An investment fund is a collective management tool: the financial resources of various people are pooled and jointly invested in the financial markets.  In this way an investor, by participating in a fund, entrusts his/her savings to one or more finance professionals organised in the form of a management company.  The “money managers” will handle the search for the most profitable way of investing the fund’s assets choosing from shares, bonds, liquid assets and diversifying between geographical areas, product sectors or issuer capitalisation according to the operating limits of the fund in question.  A private investor who subscribes the fund’s units, even with small amounts of capital, is able to diversify his/her investments: with a high amount of money, in fact, the funds can be distributed over a greater number of securities than would be possible for individual investors.  In this way it should be feasible to reduce the systematic risk.

 

The funds can be differentiated between open-ended funds and closed-end funds. The former may be subscribed at any time, and at any time it is possible to obtain full or partial reimbursement of the capital contributed.  For such purpose, usually the funds constantly maintain part of their portfolio in liquid assets: this may adversely affect the performance of the financial instrument, but at least it ensures that units can be divested quickly and easily.  It is possible to participate in open-ended investment funds through placement on the part of the actual Management Companies, Stock Brokerage Companies (via Financial Advisors) and Credit Institutions.

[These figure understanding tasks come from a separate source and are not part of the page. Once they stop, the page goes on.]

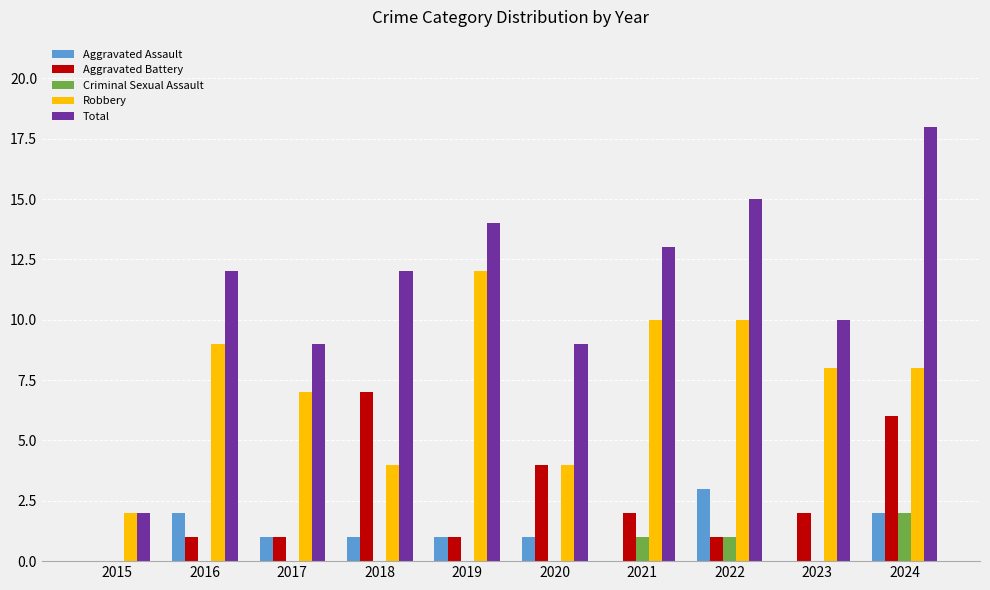

Which series changed the most between 2018 and 2024?

Total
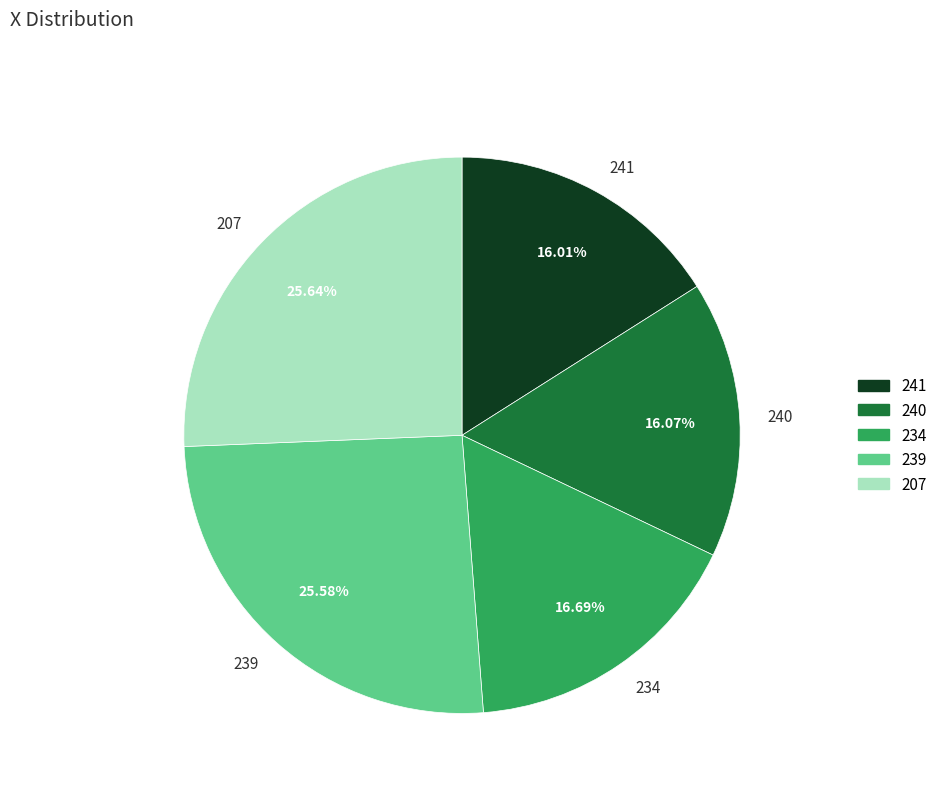

What percentage is NOT represented by 207?

74.4%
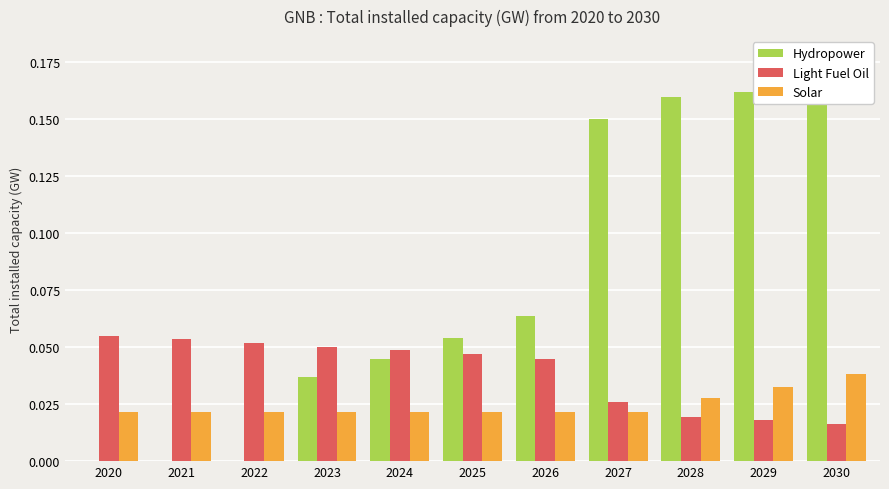

How many distinct data groups are displayed?

3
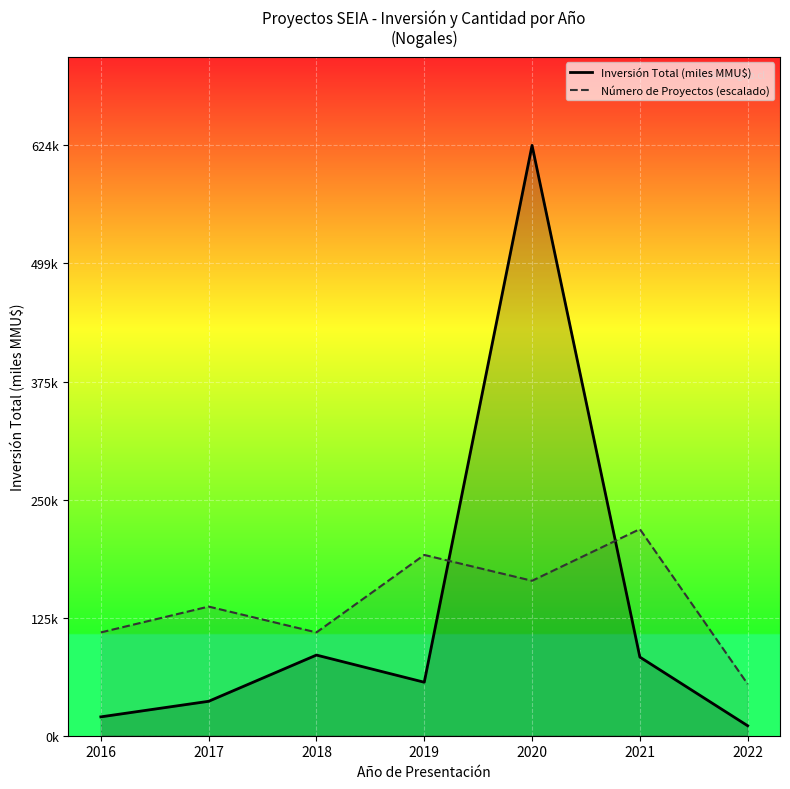

Read the Número de Proyectos (escalado) value at 2020.

163.9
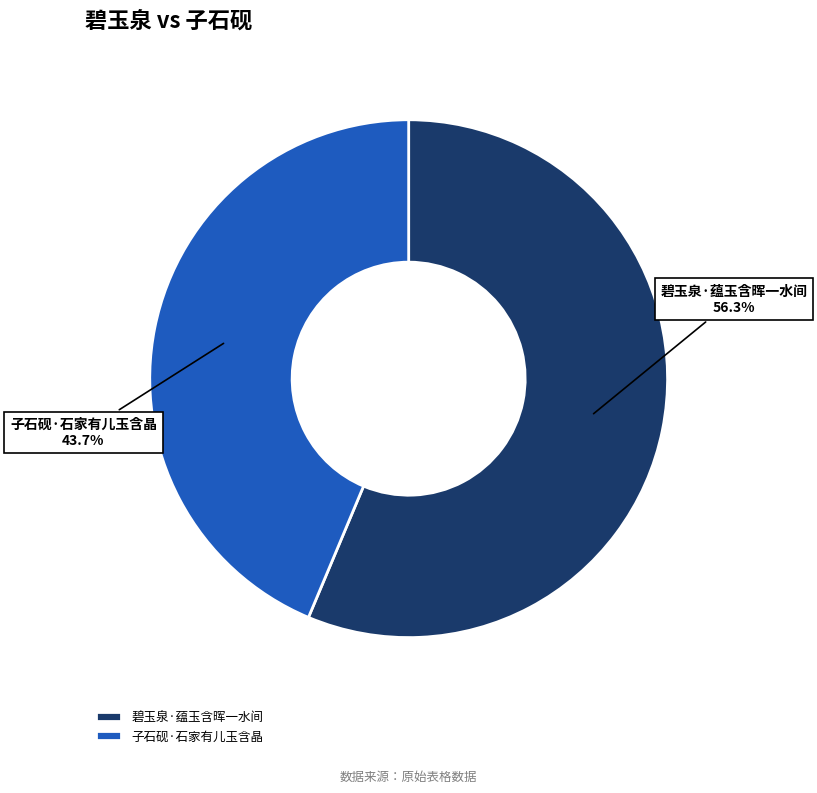

Between 碧玉泉·蕴玉含晖一水间 and 子石砚·石家有儿玉含晶, which is larger?

碧玉泉·蕴玉含晖一水间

Closed-end funds, on the other hand, have an asset base that is fixed and contributed at the time of its formation.  Sometimes timing windows are provided during which it is possible to carry out new investments or request redemption, but normally such possibilities are quite limited and uncommon.  These collective investment tools can therefore only be subscribed during a certain period of time and the repayment of capital may only be requested on the fund’s maturity or after a certain number of years.  Outside of these periods of time the units of a closed-end fund can only be bought and sold on the Stock Exchange.  Whilst the investment is scarcely liquidable, in this case the managers are able to plan longer-term investments and do not need to “park” resources in liquid assets.  In theory, therefore, closed-end funds can be more profitable.

 

As regards the remuneration of subscribers we can differentiate between accumulation funds, where the results of management are not distributed to investors but are automatically reinvested in the fund and progressively capitalised and distribution funds, where interest payments, dividends and premiums are paid directly to the investors.

 

The so-called umbrella funds are a group of complementary funds which are normally managed by the same company.  The main characteristic concerns the fact that the investor can switch from one fund to another easily, quickly and with limited expenses.  This enables sector or geographic rotations in order to take better advantage of the various market opportunities, but also the transfer from one asset class to another (for example from bond to equity funds).